4-31.昭和8年・萬国婦人子供博覧会 5 絵葉書   ・ 


こちらはこの博覧会の時に販売されていた記念の絵葉書です。
この博覧会は《明るい日本、榮える日本》をキャッチフレーズに開催されましたが、桜が咲く上野の博覧会場にほっぺの赤い子供たちのイラストがなんともいえない味を出しています。

16枚入ったものが1セットと、同時開催のサーカスの絵葉書が残っていました。


前々頁の不忍池と違う角度から見た池之端の博覧会会場ですが、博覧会場の丸い屋根や《三菱マーク》
そして《明治チョコレート》や《わかもと》などという看板も見えます。


この【わかもと】とは昭和4年に【栄養と育児の会(現わかもと製薬)】から発売された家庭薬の【わかもと】のようです。
この当時は育児薬として販売しており、丁度昭和8年頃から新聞1頁広告なども多くなり、家庭薬として人気となった頃です。
こうした事もあってこの婦人子供博覧会に協賛していたのでしょう。

手前にはボートが見えますが、【昭和8年・上野不忍池】で写る建物は、この博覧会の会場のことです。
また写真もこの近辺から撮影したもののようです。


上は【JOAKラヂオ館】という文化通信館です。
JOAKとは現在の【NHKラジオ第一局】のコールサインですが、この当時は【東京中央放送局】と言い、大正14年に開局しています。
ラジオ放送が始まり、あっという間に国民に広まったラジオ放送は、博覧会のスポンサーでもあったようで、一般入場券よりも3割引の割引券も発行していたようです。

これ以外には、池之端会場には、《逓信文化館》、《大阪商船館》、《東郷館》、《家庭用品展示館》そしてアメリカから船で運ばれてきた1万6千貫の《大鯨館》があったようです。
また竹ノ台会場(上野公園)には《外国館》、《台湾館》、《満州館》、《教育館》、《浅草観音宝物殿》などがあったようです。

提供データ —
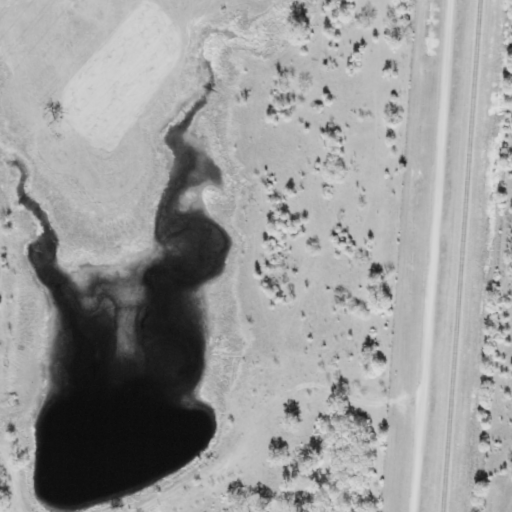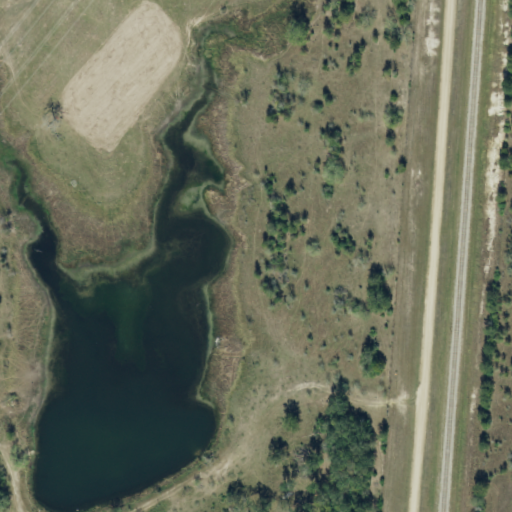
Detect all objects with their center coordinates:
road: (428, 256)
railway: (462, 256)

指示 1 — 本文の「手前にはボートが見えますが、」から「物殿》などがあったようです。」までの部分を、「文化通信館」を「放送文化館」に変えて書き直してください。
指示 2 — 本文によると、JOAKは当時何という名称で、いつ開局しましたか。
指示 3 — 本文の最後の文の後から、続きを書いてください。
データは参照する必要はありません。

回答 1 —
手前にはボートが見えますが、【昭和8年・上野不忍池】で写る建物は、この博覧会の会場のことです。
また写真もこの近辺から撮影したもののようです。


上は【JOAKラヂオ館】という放送文化館です。
JOAKとは現在の【NHKラジオ第一局】のコールサインですが、この当時は【東京中央放送局】と言い、大正14年に開局しています。
ラジオ放送が始まり、あっという間に国民に広まったラジオ放送は、博覧会のスポンサーでもあったようで、一般入場券よりも3割引の割引券も発行していたようです。

これ以外には、池之端会場には、《逓信文化館》、《大阪商船館》、《東郷館》、《家庭用品展示館》そしてアメリカから船で運ばれてきた1万6千貫の《大鯨館》があったようです。
また竹ノ台会場(上野公園)には《外国館》、《台湾館》、《満州館》、《教育館》、《浅草観音宝物殿》などがあったようです。

回答 2 — 東京中央放送局という名称で、大正14年に開局しました。

回答 3 —
こちらは博覧会の芝橋会場正面入り口ですがが、空には飛行機が飛んでいます。
《WOMAN AND CHILDLEN INTERNATIONAL EXHIBITION》
という英語の表記も見えます。


左手にはグリコの看板も見えますが、妙におじさんの感じです。
また下には《上野・芝浦リレー大福引》の看板も見えますが、グリコがスポンサーで芝浦と上野の両会場で福引を実施していたのかもしれませんね。
こうした博覧会は新しい製品や企業の最高のPRの場でもあったようです。

美樋川には窓口と、開場午前9時・閉場午後5時の文字も見えます。
入り口右手に見える建物が、博覧会の最初のページにあった《子供自動車館》のようで、先の写真にも同じような柱が見えます。


こちらは芝浦会場内の【水族館】で、正面入り口には人魚の姿が描かれ、《aquarium》と英語表記もされています。
入り口は洞窟のような雰囲気ですが、横の看板には
《魚群大行進 大魚・奇魚・珍魚 百余種類》
等と書かれています。
人魚といい洞窟といい、確かに見てみたい気もします・・・。


が、よく見ると人魚が太めな勘治もします。
また建物右にあるのは《高速度自動写真撮影・三十銭》こと現在のスピード写真でしょうか?
この時代にあったとは驚きです。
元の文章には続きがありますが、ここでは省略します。